Vierter Artikel. Die Engel können keine Wunder machen.
a) Dagegen spricht: I.Gregor der Große (34. in Evg.): „Kräfte nennt man jene Geister, durch welche Zeichen und Wunder bisweilen geschehen.“ II. Augustin (83. Qq. 79.): „Die Magier machten Wunder auf Grund geheimer Kontrakte; die guten Christen thun Wunder wegen des öffentlichen Besten; die schlechten Christen unter dem Schein des öffentlichen Besten.“ „Die Magier, aber“ (I. c.) „thun Wunder, weil sie von den Dämonen erhört werden.“Also können die Dämonen Wunder wirken und um so mehr die guten Engel. III.Augustin (l. c.): „Von Allem, was sichtbarerweise geschieht, glaubt man nich tmit Unrecht, es könne von den niederen Gewalten dieser Luft aus geschehen. “Wenn jedoch eine Wirkung, die sonst von den natürlichen Ursachen ausgeht, hervorgebracht wird ohne Beziehung auf diese natürlichen Ursachen, so nennen wir dies Wunder; wie wenn z. B. jemand vom Fieber geheilt wird, ohne daß die natürlichen Mittel gebraucht werden. Also können die Geister Wunder wirken. IV. Die höhere Kraft ist nicht gebunden an die niedere. Die Kraft der Körpernatur aber ist niedriger als die der Engel. Also ist der Engel nicht gebunden an den Lauf der Natur, d. h. er kann Wunder thun. Auf der anderen Seite heißt es Ps. 135,4. von Gott: „Der allein sehr Wunderbares thut.“
b) Ich antworte, allerdings sei das Wunder außerhalb der Ordnung der Natur, aber nicht außerhalb nur einer einzelnen besonderen Naturkraft; sonst würde jeder, welcher einen Stein in die Höhe würfe, ein Wunder thun, da dies doch außerhalb der Natur des Steines ist. Zum Wunder vielmehr gehört es, daß es außerhalb der Ordnung der Gesamtnatur sei. Und das zu thun, ist Gott allein eigen. Denn wenn ein Engel etwas aus eigener Kraft thut, so geschieht dies kraft der Ordnung seiner eigenen geschaffenen Natur; und ist dann kein Wunder.

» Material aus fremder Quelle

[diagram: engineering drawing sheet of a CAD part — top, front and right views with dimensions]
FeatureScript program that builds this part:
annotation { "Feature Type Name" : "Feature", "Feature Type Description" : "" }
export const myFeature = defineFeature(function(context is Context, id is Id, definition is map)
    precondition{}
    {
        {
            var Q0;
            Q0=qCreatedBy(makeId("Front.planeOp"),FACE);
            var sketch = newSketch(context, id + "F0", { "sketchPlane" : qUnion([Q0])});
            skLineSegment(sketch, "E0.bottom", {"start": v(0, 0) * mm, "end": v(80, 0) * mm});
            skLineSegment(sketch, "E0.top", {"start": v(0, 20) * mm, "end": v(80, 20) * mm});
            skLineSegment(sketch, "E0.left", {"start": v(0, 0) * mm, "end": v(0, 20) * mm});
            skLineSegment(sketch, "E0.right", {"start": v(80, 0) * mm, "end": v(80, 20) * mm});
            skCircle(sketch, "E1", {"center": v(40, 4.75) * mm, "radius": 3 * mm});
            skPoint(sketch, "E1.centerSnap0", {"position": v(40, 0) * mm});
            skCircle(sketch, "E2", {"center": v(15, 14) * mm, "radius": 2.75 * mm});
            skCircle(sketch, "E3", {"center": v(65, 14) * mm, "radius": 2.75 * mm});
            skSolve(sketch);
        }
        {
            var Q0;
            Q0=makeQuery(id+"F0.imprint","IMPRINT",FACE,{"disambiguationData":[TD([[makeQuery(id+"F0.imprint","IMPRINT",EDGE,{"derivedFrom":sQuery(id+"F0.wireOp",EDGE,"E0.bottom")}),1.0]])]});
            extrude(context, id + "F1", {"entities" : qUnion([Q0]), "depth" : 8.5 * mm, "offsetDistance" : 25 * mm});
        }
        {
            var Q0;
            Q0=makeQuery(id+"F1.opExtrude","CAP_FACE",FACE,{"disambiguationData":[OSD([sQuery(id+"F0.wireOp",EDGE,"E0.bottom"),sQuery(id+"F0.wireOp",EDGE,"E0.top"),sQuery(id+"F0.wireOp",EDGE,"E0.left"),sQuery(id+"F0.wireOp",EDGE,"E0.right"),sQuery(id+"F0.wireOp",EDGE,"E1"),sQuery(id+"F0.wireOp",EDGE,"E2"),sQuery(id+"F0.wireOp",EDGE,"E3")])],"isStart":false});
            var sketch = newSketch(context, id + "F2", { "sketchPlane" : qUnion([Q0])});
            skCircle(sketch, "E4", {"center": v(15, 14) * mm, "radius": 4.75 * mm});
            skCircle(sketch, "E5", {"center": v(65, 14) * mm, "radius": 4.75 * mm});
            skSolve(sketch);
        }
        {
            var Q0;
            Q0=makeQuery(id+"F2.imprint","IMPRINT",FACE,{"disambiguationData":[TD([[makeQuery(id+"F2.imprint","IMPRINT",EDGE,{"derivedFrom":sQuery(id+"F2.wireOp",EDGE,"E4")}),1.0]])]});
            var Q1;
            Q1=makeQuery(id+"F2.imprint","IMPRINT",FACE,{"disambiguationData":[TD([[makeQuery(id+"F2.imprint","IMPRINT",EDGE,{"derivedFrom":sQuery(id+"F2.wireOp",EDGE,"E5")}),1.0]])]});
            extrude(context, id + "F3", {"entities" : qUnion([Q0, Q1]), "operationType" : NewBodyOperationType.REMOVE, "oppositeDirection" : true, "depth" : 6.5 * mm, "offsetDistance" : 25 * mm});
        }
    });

c) I. Die Engel thun Wunder oder auch heilige Menschen; entweder weil Gott auf ihr Verlangen ein Wunder thut oder weil sie beim Wunder eine Dienstleistung verrichten. II. Nicht alle natürliche Kraft ist uns bekannt. Was somit vermittelst einer uns unbekannten natürlichen Kraft geschieht, das ist für uns wunderbar; aber nicht an sich ist es ein Wunder. Denn da müßte es außerhalb der gesamten Naturordnung geschehen. Wenn somit die Dämonen kraft ihrer Natur, die uns unbekannt ist, etwas thun, so ist dies mit Rücksicht auf uns ein Wunder. „Durch geheime oder private Kontrakte“ machten die Magier Wunder, weil was geschieht vermittelst eines Bündnisses mit dem Dämon, auf Grund eines „geheimen Kontraktes“ gleichsam geschieht; und weil die Kraft einer einzelnen Kreatur ist wie die einer Privatperson im Staate. Die göttliche Gerechtigkeit aber ist im ganzen Universum „das Beste Aller“, wie etwa ein öffentliches Gesetz im Staate. Thun also die guten Christen Wunder, so geschieht dies vermittelst der göttlichen Gerechtigkeit „zum Besten Aller“. Die schlechten Christen aber thun Wunder unter dem Scheine der göttlichen Gerechtigkeit und des allgemeinen Besten, indem sie den Namen Christi anrufen oder sich einiger heiliger Zeichen bedienen. III. Daß die geistigen Substanzen all das thun können, was sichtbar in der Welt geschieht, hat seinen Grund darin, daß sie vermittelst der Ortsbewegung körperlichen Samen, also natürliche Ursachen gebrauchen. IV.Die Engel können nichts thun außerhalb der gesamten natürlichen Ordnung; also kein Wunder.